## What you need to do
Examine the records and identify each line that includes the string "Dorset". Copy those lines.

Extracted material: Begin

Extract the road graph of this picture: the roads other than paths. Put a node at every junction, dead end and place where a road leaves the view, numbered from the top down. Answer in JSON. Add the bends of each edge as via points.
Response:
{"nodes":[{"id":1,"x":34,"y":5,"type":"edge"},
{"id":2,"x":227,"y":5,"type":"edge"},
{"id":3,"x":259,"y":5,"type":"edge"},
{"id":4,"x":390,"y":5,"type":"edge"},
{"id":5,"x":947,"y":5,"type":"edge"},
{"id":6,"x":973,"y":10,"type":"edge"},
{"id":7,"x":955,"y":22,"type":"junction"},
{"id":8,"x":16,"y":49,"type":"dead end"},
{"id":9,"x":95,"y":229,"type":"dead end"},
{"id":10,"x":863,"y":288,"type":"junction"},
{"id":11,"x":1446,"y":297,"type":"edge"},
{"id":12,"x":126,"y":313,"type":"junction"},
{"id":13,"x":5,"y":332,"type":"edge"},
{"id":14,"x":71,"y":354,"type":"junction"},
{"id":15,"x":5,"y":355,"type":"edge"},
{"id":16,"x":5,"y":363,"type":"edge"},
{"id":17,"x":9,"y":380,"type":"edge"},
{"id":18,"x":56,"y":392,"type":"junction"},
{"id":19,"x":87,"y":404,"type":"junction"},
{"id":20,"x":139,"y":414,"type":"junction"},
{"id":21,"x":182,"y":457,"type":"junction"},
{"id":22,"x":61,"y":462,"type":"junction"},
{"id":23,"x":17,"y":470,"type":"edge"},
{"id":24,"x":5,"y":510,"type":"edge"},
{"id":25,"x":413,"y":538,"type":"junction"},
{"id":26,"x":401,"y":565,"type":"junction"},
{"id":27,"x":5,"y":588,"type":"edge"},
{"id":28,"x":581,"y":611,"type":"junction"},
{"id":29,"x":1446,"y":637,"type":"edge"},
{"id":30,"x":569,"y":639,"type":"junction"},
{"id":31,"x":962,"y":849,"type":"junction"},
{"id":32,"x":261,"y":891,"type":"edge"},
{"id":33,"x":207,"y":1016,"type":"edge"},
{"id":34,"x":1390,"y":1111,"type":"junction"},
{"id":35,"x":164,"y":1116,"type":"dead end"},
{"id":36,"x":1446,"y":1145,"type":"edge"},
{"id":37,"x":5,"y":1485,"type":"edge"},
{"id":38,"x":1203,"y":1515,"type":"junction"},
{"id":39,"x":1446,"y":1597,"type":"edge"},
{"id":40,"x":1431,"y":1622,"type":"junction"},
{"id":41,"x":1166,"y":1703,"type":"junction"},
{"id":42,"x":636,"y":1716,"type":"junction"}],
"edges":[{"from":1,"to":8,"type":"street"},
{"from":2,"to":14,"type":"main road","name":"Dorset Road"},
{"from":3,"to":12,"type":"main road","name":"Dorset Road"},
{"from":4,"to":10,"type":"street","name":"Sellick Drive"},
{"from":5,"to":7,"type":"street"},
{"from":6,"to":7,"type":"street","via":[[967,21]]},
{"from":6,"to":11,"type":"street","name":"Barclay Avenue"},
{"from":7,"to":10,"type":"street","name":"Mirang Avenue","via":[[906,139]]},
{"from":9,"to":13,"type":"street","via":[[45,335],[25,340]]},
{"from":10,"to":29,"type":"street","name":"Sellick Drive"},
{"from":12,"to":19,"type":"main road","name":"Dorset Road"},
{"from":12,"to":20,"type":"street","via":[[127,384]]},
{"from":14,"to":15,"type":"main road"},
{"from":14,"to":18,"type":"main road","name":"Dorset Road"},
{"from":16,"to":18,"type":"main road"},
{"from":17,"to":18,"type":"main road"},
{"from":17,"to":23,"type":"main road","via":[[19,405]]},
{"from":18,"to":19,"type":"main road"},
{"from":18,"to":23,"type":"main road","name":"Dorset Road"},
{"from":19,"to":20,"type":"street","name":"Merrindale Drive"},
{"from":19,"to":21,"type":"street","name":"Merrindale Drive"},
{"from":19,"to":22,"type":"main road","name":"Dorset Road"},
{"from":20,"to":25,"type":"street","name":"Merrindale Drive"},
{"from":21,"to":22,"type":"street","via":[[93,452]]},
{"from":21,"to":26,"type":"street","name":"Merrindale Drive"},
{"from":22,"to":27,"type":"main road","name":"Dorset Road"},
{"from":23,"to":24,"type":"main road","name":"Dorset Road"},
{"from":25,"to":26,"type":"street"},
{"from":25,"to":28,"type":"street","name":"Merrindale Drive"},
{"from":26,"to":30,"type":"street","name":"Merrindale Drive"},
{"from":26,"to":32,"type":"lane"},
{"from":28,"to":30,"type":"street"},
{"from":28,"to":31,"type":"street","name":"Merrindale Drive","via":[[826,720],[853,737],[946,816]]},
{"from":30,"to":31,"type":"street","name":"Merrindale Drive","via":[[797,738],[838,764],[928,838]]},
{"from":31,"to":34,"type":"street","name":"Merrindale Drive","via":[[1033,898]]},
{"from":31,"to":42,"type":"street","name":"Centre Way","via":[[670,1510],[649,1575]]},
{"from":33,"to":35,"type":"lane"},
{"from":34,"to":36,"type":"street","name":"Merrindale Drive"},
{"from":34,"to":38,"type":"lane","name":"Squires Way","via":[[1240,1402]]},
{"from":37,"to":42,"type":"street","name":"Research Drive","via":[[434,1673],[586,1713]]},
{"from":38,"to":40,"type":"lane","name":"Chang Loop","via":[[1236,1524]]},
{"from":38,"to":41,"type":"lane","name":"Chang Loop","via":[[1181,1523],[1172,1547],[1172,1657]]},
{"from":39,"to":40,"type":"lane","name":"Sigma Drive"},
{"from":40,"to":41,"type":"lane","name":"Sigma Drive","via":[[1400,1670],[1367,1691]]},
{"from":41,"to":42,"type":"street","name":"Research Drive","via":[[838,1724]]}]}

Extracted material: End

## Task output
{"from":2,"to":14,"type":"main road","name":"Dorset Road"},
{"from":3,"to":12,"type":"main road","name":"Dorset Road"},
{"from":12,"to":19,"type":"main road","name":"Dorset Road"},
{"from":14,"to":18,"type":"main road","name":"Dorset Road"},
{"from":18,"to":23,"type":"main road","name":"Dorset Road"},
{"from":19,"to":22,"type":"main road","name":"Dorset Road"},
{"from":22,"to":27,"type":"main road","name":"Dorset Road"},
{"from":23,"to":24,"type":"main road","name":"Dorset Road"},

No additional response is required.